Donald Trump’s election has created widespread shock and alarm in Ireland and among the Irish living here in America this week.

Taking to Twitter and Facebook, prominent Irish commentators expressed their surprise that the real estate mogul secured enough votes to attain the White House.

Irish Labour Party Senator Aodhán Ó Ríordáin delivered perhaps the most forceful assessment of all this week, however. On a video post on his Facebook page that is quickly going viral, Ó Ríordáin called Trump a fascist who must be resisted.

An estimated 50,000 Irish live in the US undocumented, Ó Ríordáin added, what will be their fate under the threatened anti-immigrant sweeps to come?

Read more: Clinton lost White House because of Catholic vote in Midwest

In New York, Irish comedian Des Bishop conveyed his shock over the election night results with a rueful tweet:

Boy, it's gonna be a lot harder to argue with my Chinese friends about why Democracy is worth fighting for now.

— Des Bishop 毕瀚生 (@Desbishop) November 9, 2016

Irish American filmmaker Alex Gibney saw the stinging irony of the moment.

How bitterly ironic - surrealistic - that a selfish corrupt billionaire becomes the standard bearer for anger over economic unfairness.

— Alex Gibney (@alexgibneyfilm) November 9, 2016

Meanwhile Claire O’Connor, staff writer at Forbes, was alarmed by the implications of Trump’s successful election bid:

Every hour or so I remember that the next president has both normalized rape culture and sexual assault *and* vowed to overturn Roe v Wade.

— Clare O'Connor (@Clare_OC) November 10, 2016

For Irish students, the J-1 Visa program is an undergraduate rite of passage that allows them to work for a summer in the US, but Trump said in 2015 he would scrap the program which benefitted “foreign youth.”

Read more: Trump set to end J-1 visas for Irish students

Fears for Irish students as President-elect Donald Trump could abolish J-1 visa - Sunday…

— Work and Travel USA (@J1WorkTravelUSA) November 11, 2016

Meanwhile actress and Irish American Mia Farrow was thinking about her options, tweeting:

I do have an Irish passport

— mia farrow (@MiaFarrow) November 9, 2016

So confident were most people in Ireland of a Hillary Clinton win that Irish bookmaker Paddy Power paid out 800,000 euro in winnings to players who had backed her for president three weeks ago.

That confidence turned out to be costly, because those who picked Trump could cost end up costing the bookies an estimated four million euro in payouts.

Toblerones changing, Trump elected, AND it's an international break in the football. Rough week.

— Paddy Power (@paddypower) November 9, 2016

In New York film and theater actress Geraldine Hughes was stunned. “It is impossible to imagine but it is now a reality… that he is our President elect,” she told IrishCentral.

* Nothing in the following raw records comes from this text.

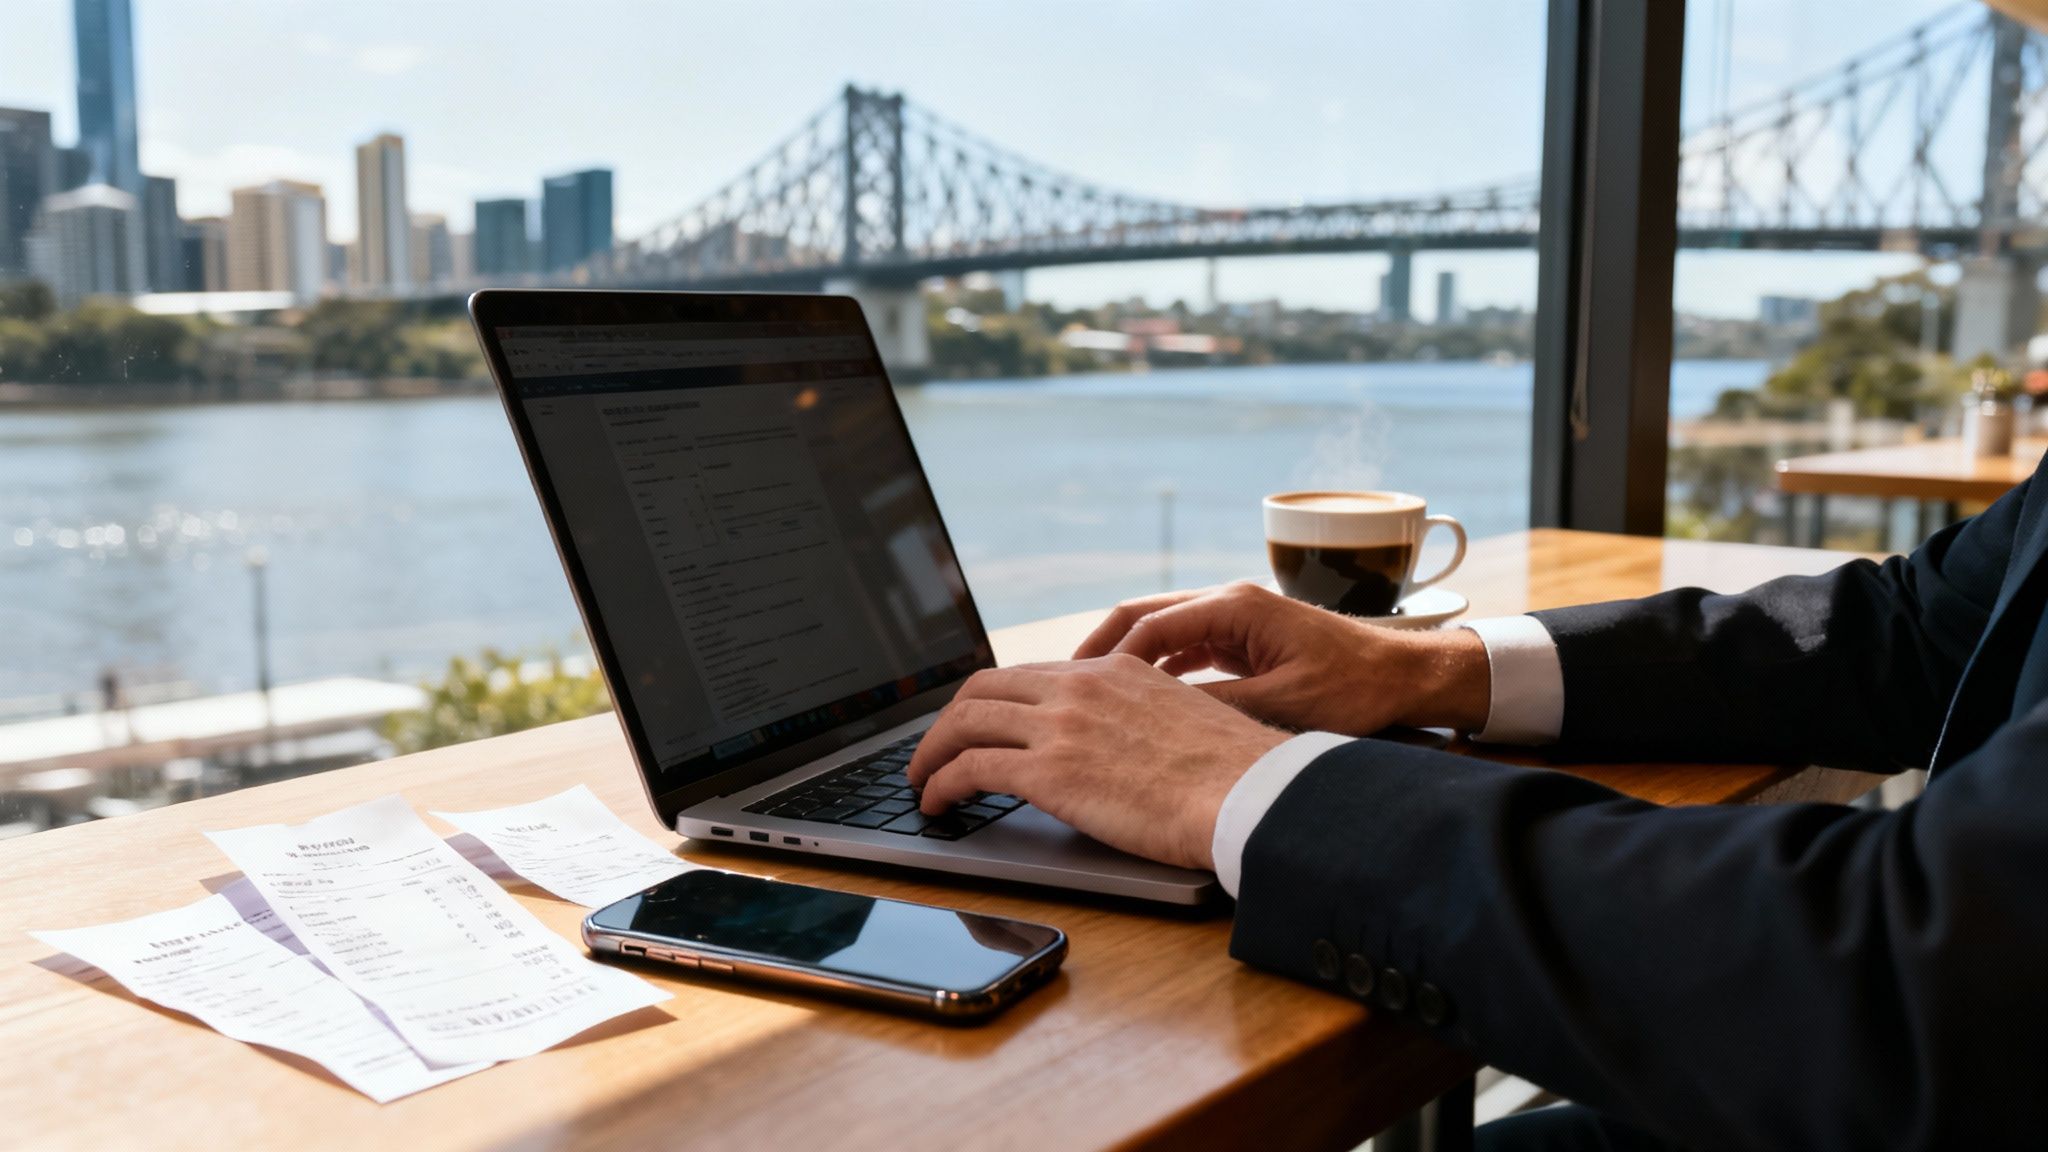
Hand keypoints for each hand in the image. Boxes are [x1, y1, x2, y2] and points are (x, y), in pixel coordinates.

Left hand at [904, 655, 1289, 870]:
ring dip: (932, 752)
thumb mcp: (1183, 717)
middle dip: (949, 721)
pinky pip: (969, 769)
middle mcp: (1080, 686)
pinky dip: (941, 784)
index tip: (979, 724)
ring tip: (922, 780)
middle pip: (984, 688)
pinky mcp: (1048, 772)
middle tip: (936, 750)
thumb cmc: (1234, 773)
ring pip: (965, 722)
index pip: (1030, 673)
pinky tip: (937, 804)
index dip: (993, 700)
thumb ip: (1142, 717)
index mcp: (1114, 669)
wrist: (1250, 793)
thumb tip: (1125, 745)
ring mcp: (1060, 725)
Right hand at [1073, 582, 1490, 735]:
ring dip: (1123, 661)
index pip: (1151, 624)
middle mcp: (1228, 602)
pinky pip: (1182, 648)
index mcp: (1236, 606)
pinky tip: (1132, 702)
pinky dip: (1153, 670)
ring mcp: (1234, 618)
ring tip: (1086, 697)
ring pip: (1160, 632)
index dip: (1107, 658)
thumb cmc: (1355, 687)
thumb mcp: (1283, 705)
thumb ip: (1219, 707)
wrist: (1405, 675)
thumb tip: (1160, 722)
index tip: (1076, 689)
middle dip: (1099, 651)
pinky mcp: (1241, 638)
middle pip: (1143, 617)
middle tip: (1060, 685)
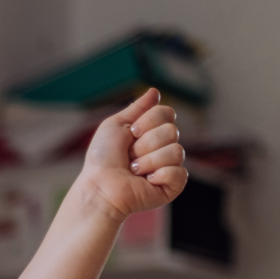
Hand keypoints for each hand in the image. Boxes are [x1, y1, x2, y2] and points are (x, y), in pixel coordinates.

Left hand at [76, 87, 187, 221]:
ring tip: (134, 171)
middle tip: (129, 156)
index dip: (149, 121)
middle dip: (144, 144)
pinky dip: (160, 175)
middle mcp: (163, 147)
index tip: (131, 132)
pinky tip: (147, 181)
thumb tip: (155, 91)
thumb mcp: (115, 125)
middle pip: (172, 131)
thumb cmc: (103, 158)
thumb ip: (137, 108)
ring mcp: (169, 166)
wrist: (100, 187)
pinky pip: (180, 172)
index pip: (168, 113)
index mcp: (152, 132)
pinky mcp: (173, 185)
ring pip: (176, 151)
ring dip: (148, 161)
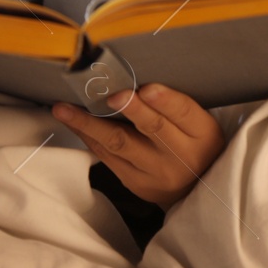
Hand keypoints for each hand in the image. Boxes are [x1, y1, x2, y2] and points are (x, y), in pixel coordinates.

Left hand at [53, 83, 226, 209]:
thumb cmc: (196, 144)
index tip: (147, 88)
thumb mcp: (200, 123)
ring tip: (64, 109)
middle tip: (110, 94)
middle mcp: (181, 155)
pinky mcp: (134, 182)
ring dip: (89, 124)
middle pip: (152, 128)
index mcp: (203, 133)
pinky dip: (89, 137)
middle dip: (130, 109)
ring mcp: (155, 172)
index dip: (165, 100)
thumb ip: (176, 104)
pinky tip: (73, 123)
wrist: (195, 189)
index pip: (184, 112)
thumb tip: (136, 77)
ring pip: (119, 144)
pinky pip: (107, 157)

“I am an Irish born US Citizen and I am proud voter. Personally it is devastating to imagine what this means for my gay friends, my friends of color and of different races and creeds.

“I am a white woman with health insurance. I got lucky. Those who are scared and frightened today remind me of how I felt as an oppressed Catholics during the Troubles in Northern Ireland.

“I was scared every day of my life, that I would be attacked and that I would never get ahead and I would be imprisoned because of who I was, where I lived and what I believed in.”

"So we have to help one another. It is time to mourn, then regroup and then reactivate, take action. Not violent action but a call to engage with local and state representatives who are there to serve us, and not their party. Bombard them with engagement...those of us who are holding our heads in disbelief still have power. Show the next generation that we can get through this together through passion and education and engagement.”

Read more: Barack Obama will be missed in the White House

Irish Daily Mail reporter, a recent young journalist of the year, Séan Dunne told IrishCentral that it was Trump’s inexperience in the foreign policy area that was most concerning internationally.

“Trump has been hugely critical of NATO, which has been a cornerstone of American foreign policy for over 60 years. He has said in the past that America can no longer afford to protect countries in Europe - and in Asia - without adequate compensation, which suggests he may withdraw American forces unless they pay up so this is certainly a concern and one to watch.”

The impact of a Trump presidency on Ireland's economy was also a concern, Dunne said.

“Here in Ireland, we already are hearing from one of Donald Trump's top advisors that  a “flood of companies” will leave Ireland under the president-elect's planned new tax regime.

“Electing Donald Trump President wasn’t just going to affect America but the ripples will be felt far and wide.”